Wake County and the state of NC began requiring the test for all high school juniors in March of 2012 as part of their strategic plan to make all students college and career ready.
Only 8 Other States Require ACT
For NC students, this is a unique opportunity available only to eight other states in the nation. The ACT is only offered six times a year on a Saturday, however, NC students will get an extra chance to not only take the test during the school day, but they will also have the advantage of taking that test in a familiar setting – their home school. Additionally, the test normally costs $35 without the Writing section, and $50.50 with the Writing. NC students are not required to pay this fee and may submit these scores to colleges.
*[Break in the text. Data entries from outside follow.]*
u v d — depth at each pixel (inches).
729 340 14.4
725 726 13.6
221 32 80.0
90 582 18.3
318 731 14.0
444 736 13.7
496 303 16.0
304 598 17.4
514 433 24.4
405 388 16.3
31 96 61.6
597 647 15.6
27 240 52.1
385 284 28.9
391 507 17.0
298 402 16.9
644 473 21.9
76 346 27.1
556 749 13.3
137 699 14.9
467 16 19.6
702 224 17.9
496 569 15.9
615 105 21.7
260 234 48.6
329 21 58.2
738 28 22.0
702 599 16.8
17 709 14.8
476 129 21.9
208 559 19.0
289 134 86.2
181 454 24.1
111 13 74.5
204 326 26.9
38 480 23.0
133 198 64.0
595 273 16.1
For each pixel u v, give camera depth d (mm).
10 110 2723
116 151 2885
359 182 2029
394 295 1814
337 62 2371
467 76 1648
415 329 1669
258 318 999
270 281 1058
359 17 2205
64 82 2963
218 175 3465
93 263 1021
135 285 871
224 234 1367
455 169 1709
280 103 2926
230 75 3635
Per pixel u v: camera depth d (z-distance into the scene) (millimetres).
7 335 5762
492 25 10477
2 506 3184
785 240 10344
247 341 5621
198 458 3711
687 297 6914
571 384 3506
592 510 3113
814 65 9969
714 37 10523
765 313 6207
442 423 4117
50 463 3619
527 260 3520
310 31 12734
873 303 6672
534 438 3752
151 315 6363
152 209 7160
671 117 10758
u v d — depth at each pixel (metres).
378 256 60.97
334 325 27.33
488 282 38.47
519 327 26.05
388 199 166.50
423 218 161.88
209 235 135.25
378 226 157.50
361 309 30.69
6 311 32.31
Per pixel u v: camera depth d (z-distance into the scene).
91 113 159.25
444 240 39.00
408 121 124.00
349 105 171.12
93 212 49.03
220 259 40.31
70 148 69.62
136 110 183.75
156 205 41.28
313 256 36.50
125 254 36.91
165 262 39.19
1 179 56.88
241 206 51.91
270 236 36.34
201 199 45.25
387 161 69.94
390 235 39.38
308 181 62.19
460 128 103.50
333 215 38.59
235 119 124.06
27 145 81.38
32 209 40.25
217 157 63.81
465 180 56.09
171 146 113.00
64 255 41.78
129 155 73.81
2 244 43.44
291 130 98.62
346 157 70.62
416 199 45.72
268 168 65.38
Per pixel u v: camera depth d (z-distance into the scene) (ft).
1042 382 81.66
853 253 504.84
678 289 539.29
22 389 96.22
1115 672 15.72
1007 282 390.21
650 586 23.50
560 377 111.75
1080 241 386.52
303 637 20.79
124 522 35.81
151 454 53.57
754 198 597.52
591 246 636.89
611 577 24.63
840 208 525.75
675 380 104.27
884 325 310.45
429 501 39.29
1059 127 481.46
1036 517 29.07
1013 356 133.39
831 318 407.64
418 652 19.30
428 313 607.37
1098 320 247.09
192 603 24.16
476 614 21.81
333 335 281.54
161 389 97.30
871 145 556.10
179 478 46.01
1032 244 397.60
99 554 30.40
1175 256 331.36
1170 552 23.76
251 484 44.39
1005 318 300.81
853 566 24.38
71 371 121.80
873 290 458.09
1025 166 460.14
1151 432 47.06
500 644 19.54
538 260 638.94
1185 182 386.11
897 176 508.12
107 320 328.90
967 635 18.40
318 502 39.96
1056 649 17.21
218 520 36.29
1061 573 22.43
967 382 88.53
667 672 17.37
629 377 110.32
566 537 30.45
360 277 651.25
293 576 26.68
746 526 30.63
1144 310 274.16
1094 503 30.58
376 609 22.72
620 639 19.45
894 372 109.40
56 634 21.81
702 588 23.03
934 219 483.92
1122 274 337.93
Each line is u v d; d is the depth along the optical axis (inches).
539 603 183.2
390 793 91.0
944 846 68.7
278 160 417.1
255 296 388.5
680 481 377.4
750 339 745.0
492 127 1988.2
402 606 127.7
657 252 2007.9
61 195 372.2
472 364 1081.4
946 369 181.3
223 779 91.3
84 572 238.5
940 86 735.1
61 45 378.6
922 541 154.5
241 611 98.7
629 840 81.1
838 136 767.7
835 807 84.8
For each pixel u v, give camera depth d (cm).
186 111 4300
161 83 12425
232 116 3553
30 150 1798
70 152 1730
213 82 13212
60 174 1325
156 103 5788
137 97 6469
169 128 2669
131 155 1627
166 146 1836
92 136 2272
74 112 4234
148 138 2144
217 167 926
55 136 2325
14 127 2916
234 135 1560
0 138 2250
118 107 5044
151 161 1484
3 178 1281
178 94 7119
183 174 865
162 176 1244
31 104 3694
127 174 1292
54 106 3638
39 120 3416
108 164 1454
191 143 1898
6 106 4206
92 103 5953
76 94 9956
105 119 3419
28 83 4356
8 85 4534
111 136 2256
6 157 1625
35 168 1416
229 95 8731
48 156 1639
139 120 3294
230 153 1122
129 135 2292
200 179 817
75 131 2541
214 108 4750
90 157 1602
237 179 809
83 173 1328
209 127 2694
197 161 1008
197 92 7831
While it has become a popular belief that you should take the ACT/SAT as often as possible, this is not the case. Many colleges still require you to submit all your test scores, thus you never want to go into a test unprepared. It is important to note that the ACT is not an aptitude test. Unlike the SAT, it measures the content that students have gained in their high school coursework.
Practice Before Taking
With less than a month to go before the test date, students still have time to prepare for the test. With little or no money, students have numerous options. You don’t need to hire a tutor, or enroll your child in expensive Prep courses to be prepared. The ACT offers free practice test questions, as well as tips on taking the test. It is advised that if students do nothing else to prepare, they at least review this before exam day so that they are familiar with the test format.
Students can also go onto CFNC.org for additional free test prep or purchase test prep books from the ACT or other publishers. Finally, students should check with their individual school to determine if other test prep options are being offered at their site.
This is just another way that North Carolina is leading the way to help students gain access to college.